Linguistic authorities affirm that the name Waberthwaite was originally Old Norse Veiðr buð þveit, meaning hunting or fishing booth clearing.

It changed hands a number of times after that, but at the time of the Norman Conquest (1066) most of modern-day Cumbria was held by the Scottish king Malcolm III, though the southern territories of Furness, Cartmel and the Manor of Hougun (which included Millom and extended as far north as Bootle, Cumbria), were held by the Saxon earl, Tostig Godwinson, and were regarded as part of his Yorkshire lands.

By the time of the compilation of the Domesday Book in 1086, the Normans had not encroached beyond the 1066 boundaries, and Bootle was still the northern limit of their holdings in West Cumberland.
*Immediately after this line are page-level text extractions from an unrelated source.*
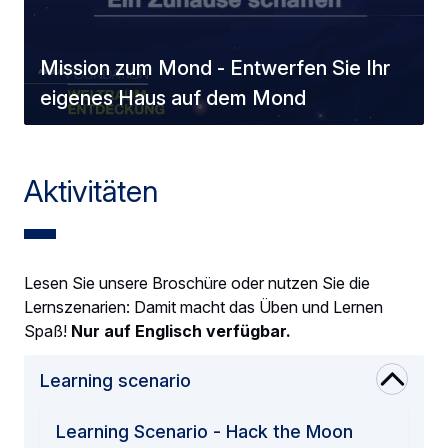
Mission zum Mond - Entwerfen Sie Ihr
eigenes Haus auf dem Mond
Aktivitäten
Lesen Sie unsere Broschüre oder nutzen Sie die
Lernszenarien: Damit macht das Üben und Lernen
Spaß!
Nur auf Englisch verfügbar.
Learning scenario
Learning Scenario - Hack the Moon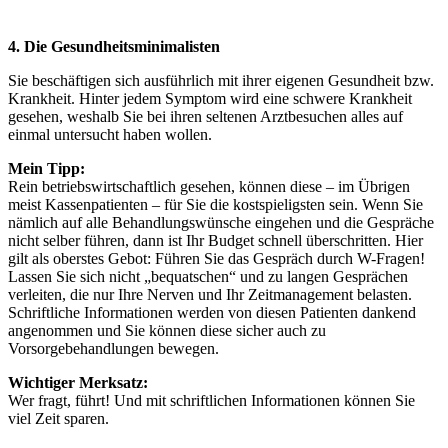
4. Die Gesundheitsminimalisten
Sie beschäftigen sich ausführlich mit ihrer eigenen Gesundheit bzw.
Krankheit. Hinter jedem Symptom wird eine schwere Krankheit
gesehen, weshalb Sie bei ihren seltenen Arztbesuchen alles auf
einmal untersucht haben wollen.
Mein Tipp:
Rein betriebswirtschaftlich gesehen, können diese – im Übrigen
meist Kassenpatienten – für Sie die kostspieligsten sein. Wenn Sie
nämlich auf alle Behandlungswünsche eingehen und die Gespräche
nicht selber führen, dann ist Ihr Budget schnell überschritten. Hier
gilt als oberstes Gebot: Führen Sie das Gespräch durch W-Fragen!
Lassen Sie sich nicht „bequatschen“ und zu langen Gesprächen
verleiten, die nur Ihre Nerven und Ihr Zeitmanagement belasten.
Schriftliche Informationen werden von diesen Patienten dankend
angenommen und Sie können diese sicher auch zu
Vorsorgebehandlungen bewegen.
Wichtiger Merksatz:
Wer fragt, führt! Und mit schriftlichen Informationen können Sie
viel Zeit sparen.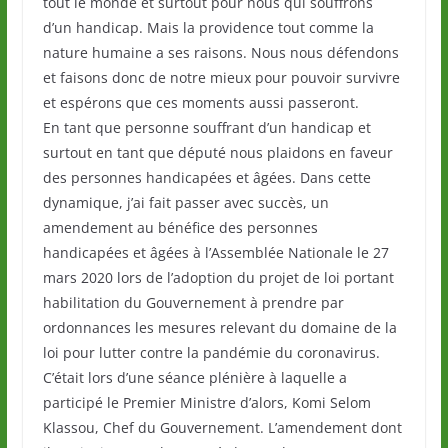
tout le monde et surtout pour nous qui souffrons
d’un handicap. Mais la providence tout comme la
nature humaine a ses raisons. Nous nous défendons
et faisons donc de notre mieux pour pouvoir survivre
et espérons que ces moments aussi passeront.
En tant que personne souffrant d’un handicap et
surtout en tant que député nous plaidons en faveur
des personnes handicapées et âgées. Dans cette
dynamique, j’ai fait passer avec succès, un
amendement au bénéfice des personnes
handicapées et âgées à l’Assemblée Nationale le 27
mars 2020 lors de l’adoption du projet de loi portant
habilitation du Gouvernement à prendre par
ordonnances les mesures relevant du domaine de la
loi pour lutter contre la pandémie du coronavirus.
C’était lors d’une séance plénière à laquelle a
participé le Premier Ministre d’alors, Komi Selom
Klassou, Chef du Gouvernement. L’amendement dont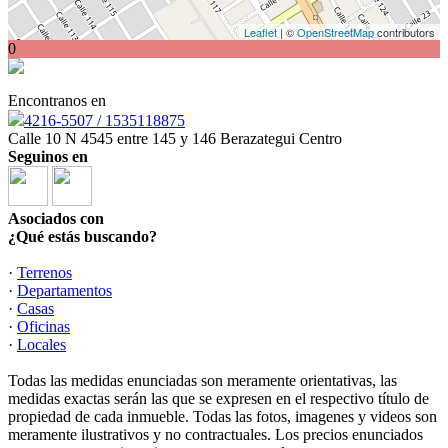
Leaflet
| ©
OpenStreetMap
contributors
0
Encontranos en
4216-5507 / 1535118875
Calle 10 N 4545 entre 145 y 146 Berazategui Centro
Seguinos en
Asociados con
¿Qué estás buscando?
·
Terrenos
·
Departamentos
·
Casas
·
Oficinas
·
Locales
Todas las medidas enunciadas son meramente orientativas, las
medidas exactas serán las que se expresen en el respectivo título de
propiedad de cada inmueble. Todas las fotos, imagenes y videos son
meramente ilustrativos y no contractuales. Los precios enunciados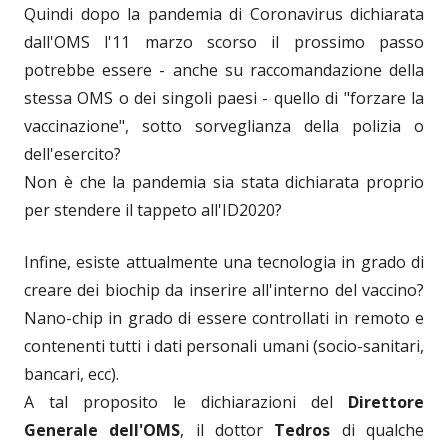
Quindi dopo la pandemia di Coronavirus dichiarata
dall'OMS l'11 marzo scorso il prossimo passo
potrebbe essere - anche su raccomandazione della
stessa OMS o dei singoli paesi - quello di "forzare la
vaccinazione", sotto sorveglianza della polizia o
dell'esercito?
Non è che la pandemia sia stata dichiarata proprio
per stendere il tappeto all'ID2020?
Infine, esiste attualmente una tecnologia in grado di
creare dei biochip da inserire all'interno del vaccino?
Nano-chip in grado di essere controllati in remoto e
contenenti tutti i dati personali umani (socio-sanitari,
bancari, ecc).
A tal proposito le dichiarazioni del
Direttore
Generale dell'OMS
, il dottor
Tedros
di qualche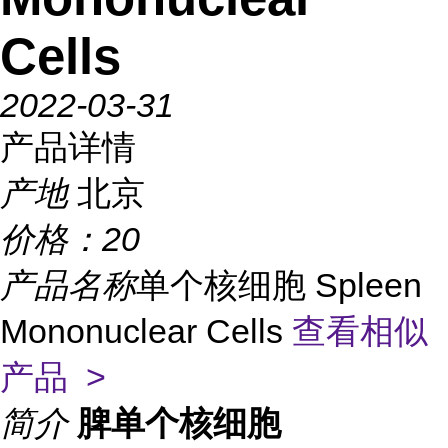
Cells
2022-03-31
产品详情
产地
北京
价格：
20
产品名称
单个核细胞 Spleen
Mononuclear Cells
查看相似
产品 >
简介
脾单个核细胞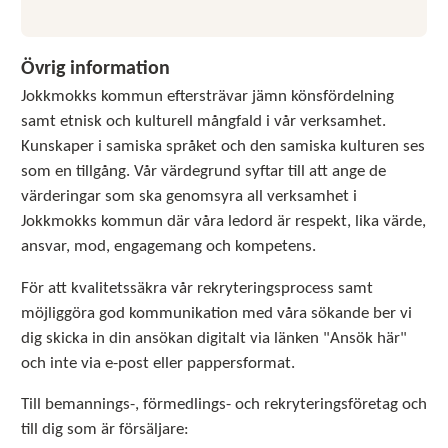
Övrig information
Jokkmokks kommun eftersträvar jämn könsfördelning
samt etnisk och kulturell mångfald i vår verksamhet.
Kunskaper i samiska språket och den samiska kulturen ses
som en tillgång. Vår värdegrund syftar till att ange de
värderingar som ska genomsyra all verksamhet i
Jokkmokks kommun där våra ledord är respekt, lika värde,
ansvar, mod, engagemang och kompetens.
För att kvalitetssäkra vår rekryteringsprocess samt
möjliggöra god kommunikation med våra sökande ber vi
dig skicka in din ansökan digitalt via länken "Ansök här"
och inte via e-post eller pappersformat.
Till bemannings-, förmedlings- och rekryteringsföretag och
till dig som är försäljare: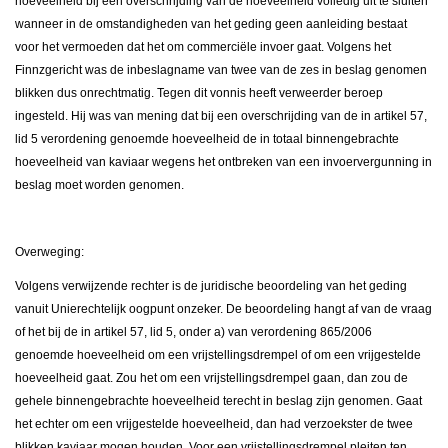
hoeveelheid bij een overschrijding van de hoeveelheid volledig uit te sluiten
wanneer in de omstandigheden van het geding geen aanleiding bestaat
voor het vermoeden dat het om commerciële invoer gaat. Volgens het
Finnzgericht was de inbeslagname van twee van de zes in beslag genomen
blikken dus onrechtmatig. Tegen dit vonnis heeft verweerder beroep
ingesteld. Hij was van mening dat bij een overschrijding van de in artikel 57,
lid 5 verordening genoemde hoeveelheid de in totaal binnengebrachte
hoeveelheid van kaviaar wegens het ontbreken van een invoervergunning in
beslag moet worden genomen.
Overweging:
Volgens verwijzende rechter is de juridische beoordeling van het geding
vanuit Unierechtelijk oogpunt onzeker. De beoordeling hangt af van de vraag
of het bij de in artikel 57, lid 5, onder a) van verordening 865/2006
genoemde hoeveelheid om een vrijstellingsdrempel of om een vrijgestelde
hoeveelheid gaat. Zou het om een vrijstellingsdrempel gaan, dan zou de
gehele binnengebrachte hoeveelheid terecht in beslag zijn genomen. Gaat
het echter om een vrijgestelde hoeveelheid, dan had verzoekster de twee
blikken kaviaar mogen houden. Voor een vrijstellingsdrempel pleiten ten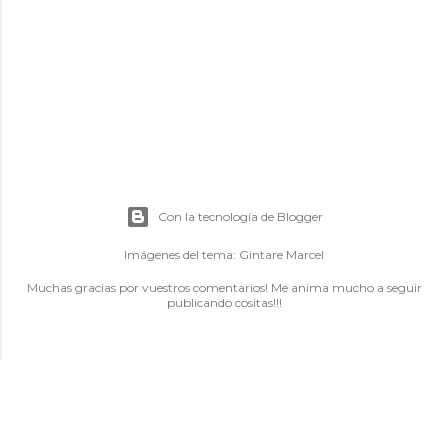
Con la tecnología de Blogger
Imágenes del tema:
Gintare Marcel
Muchas gracias por vuestros comentarios! Me anima mucho a seguir
publicando cositas!!!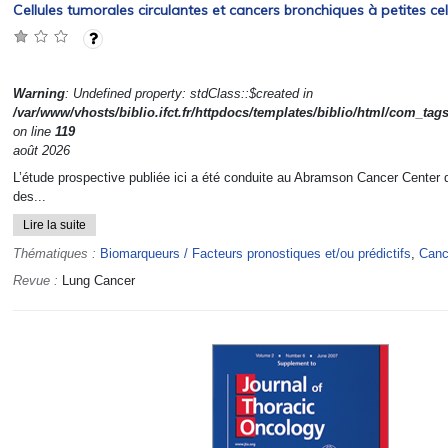
Cellules tumorales circulantes et cancers bronchiques à petites cel
Warning
: Undefined property: stdClass::$created in
/var/www/vhosts/biblio.ifct.fr/httpdocs/templates/biblio/html/com_tag
on line
119
août 2026
L’étude prospective publiée ici a été conduite au Abramson Cancer Center 
des...
Lire la suite
Thématiques :
Biomarqueurs / Facteurs pronostiques et/ou prédictifs
,
Cance
Revue :
Lung Cancer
Waberthwaite is not mentioned in the Domesday Book, so it appears that it was the southern limit of land held by King Malcolm III in West Cumberland, though it had been settled by Norsemen by then, or possibly it was a no-man's land remote from proper control by Malcolm III and of no value or interest to the Normans.

It is now an SSSI because its faces and outcrops provide excellent exposure of granodiorite rock, which is an unusual variety of Eskdale granite and is seldom well-exposed[13] The quarrying and agricultural engineering company Ord and Maddison started extracting rock from the quarry in about 1883,[14] but ceased operations in the 1890s because of transport difficulties in getting their product up a steep hill to the main road from where it could be taken by truck and steam engine to Eskmealas railway station.

By 1913 the quarry was well equipped with stone breaking machinery, rotary screens, cubing mill, a steam loco, cranes, compressed air rock drills, and an aerial ropeway that carried the quarry products to a railway siding at Monk Moors.

The new company replaced the aerial ropeway with two Bedford trucks and ran operations on a smaller scale, but it struggled, and despite a slight recovery during the Second World War, the quarry closed in 1946.